Data section: Begin
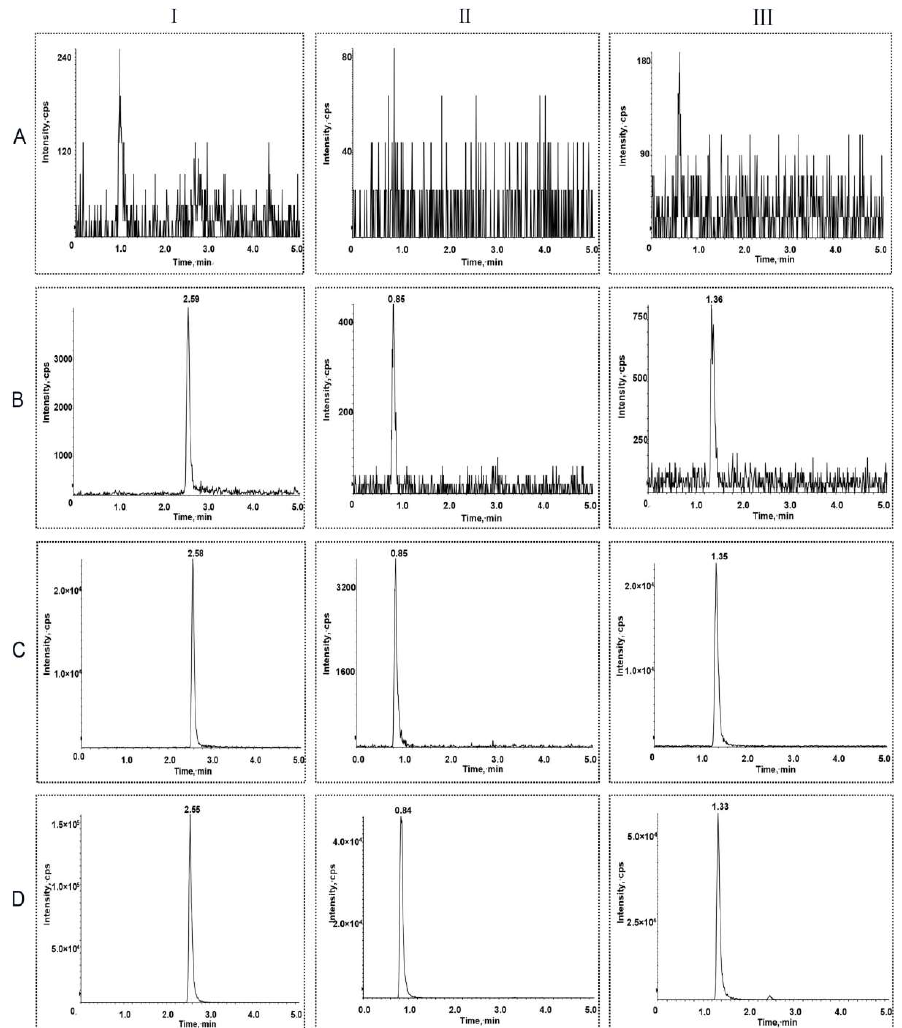
Figure 2. Representative chromatograms of the sorafenib (I), lenvatinib (II), and canagliflozin (III) in rat plasma samples. ( A ) Rat blank plasma samples; ( B ) rat blank plasma samples spiked with analytes at the lower limit of quantification level; ( C ) rat plasma samples after oral administration of analytes; and ( D ) internal standards in the lower limit of quantification samples. Table 1. Precision and accuracy of sorafenib, lenvatinib, and canagliflozin in rat plasma.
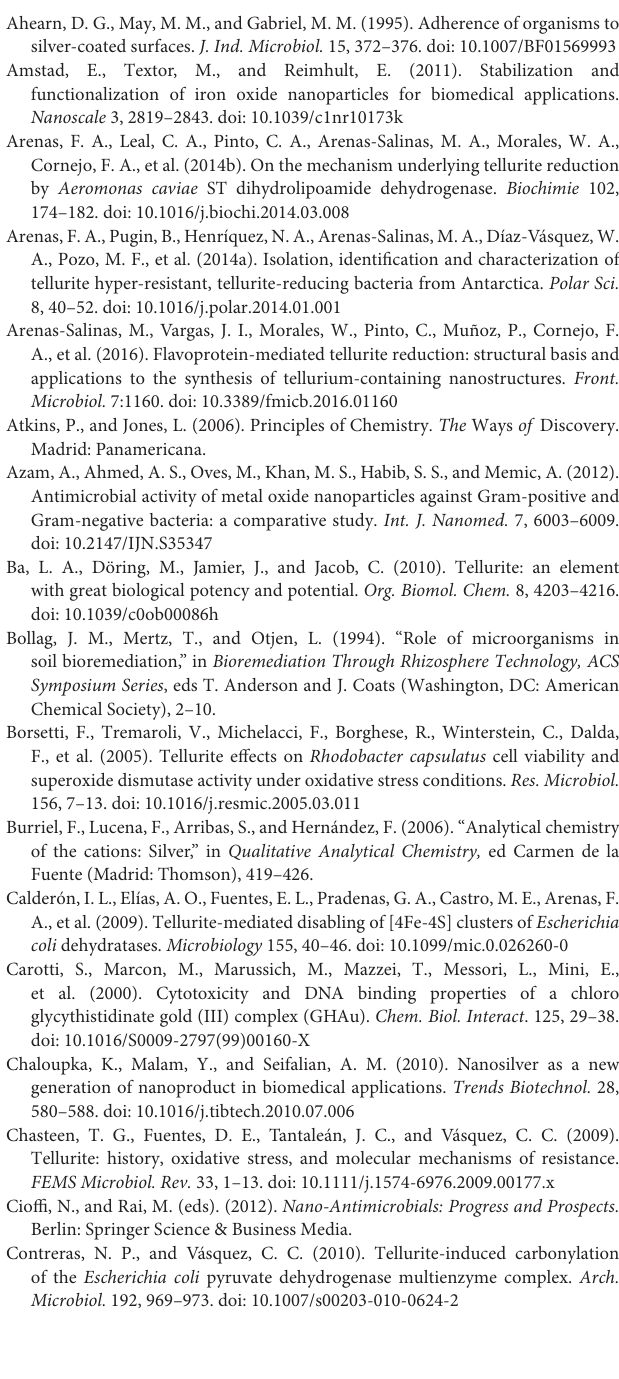
metal(loid)-reductase activity (U/mg protein), showing the dependence on the pH and cofactor. Figure S4 | Growth curves of E. coli and L. monocytogenes exposed to NS. Effect of TeNS synthesized by crude extracts of cells overexpressing the E. cloacae gorA gene in E. coli (A) and L. monocytogenes (B) . Effect of TeNS synthesized using crude extracts of MF09 in E. coli (C) and L. monocytogenes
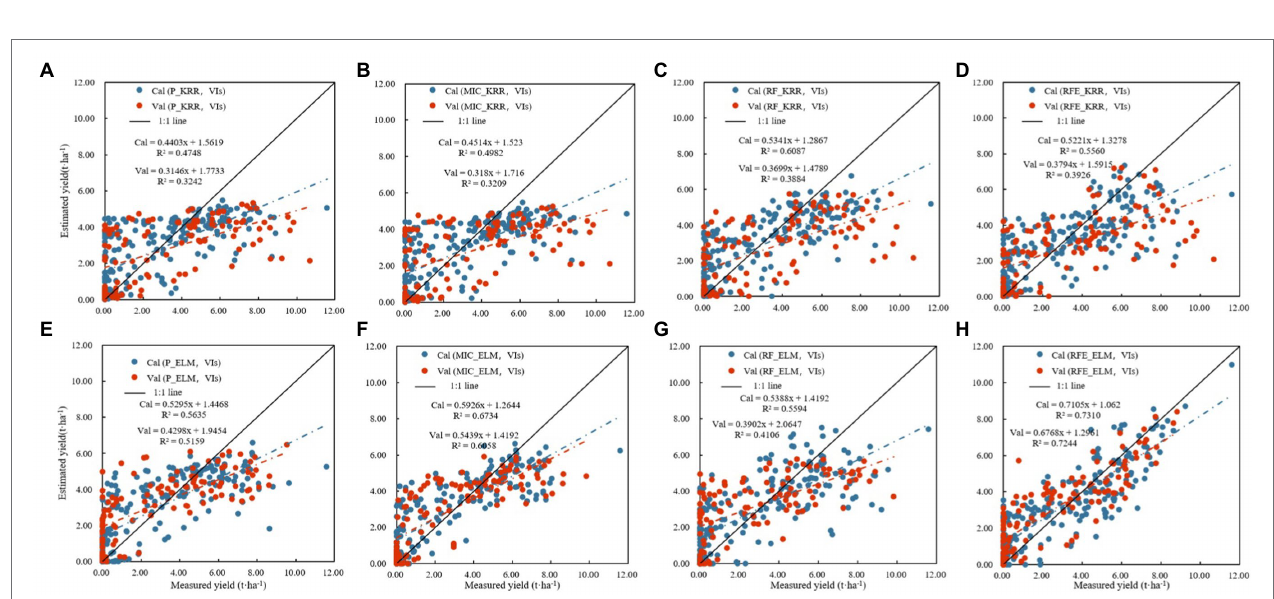
FIGURE 6 | Monitoring model result of cotton yield based on the visible vegetation indices (Note: P denotes feature parameters screened out based on Pearson’s correlation coefficient, cal denotes training set; val denotes validation set. (A) Modeling results based on linear regression, (B) modeling results based on nonlinear regression).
Data section: End
Instructions for the task: You are asked to reproduce each line above exactly, but to exclude the pictures.

Reply:
Figure 2. Representative chromatograms of the sorafenib (I), lenvatinib (II), and canagliflozin (III) in rat plasma samples. ( A ) Rat blank plasma samples; ( B ) rat blank plasma samples spiked with analytes at the lower limit of quantification level; ( C ) rat plasma samples after oral administration of analytes; and ( D ) internal standards in the lower limit of quantification samples. Table 1. Precision and accuracy of sorafenib, lenvatinib, and canagliflozin in rat plasma.
metal(loid)-reductase activity (U/mg protein), showing the dependence on the pH and cofactor. Figure S4 | Growth curves of E. coli and L. monocytogenes exposed to NS. Effect of TeNS synthesized by crude extracts of cells overexpressing the E. cloacae gorA gene in E. coli (A) and L. monocytogenes (B) . Effect of TeNS synthesized using crude extracts of MF09 in E. coli (C) and L. monocytogenes
FIGURE 6 | Monitoring model result of cotton yield based on the visible vegetation indices (Note: P denotes feature parameters screened out based on Pearson’s correlation coefficient, cal denotes training set; val denotes validation set. (A) Modeling results based on linear regression, (B) modeling results based on nonlinear regression).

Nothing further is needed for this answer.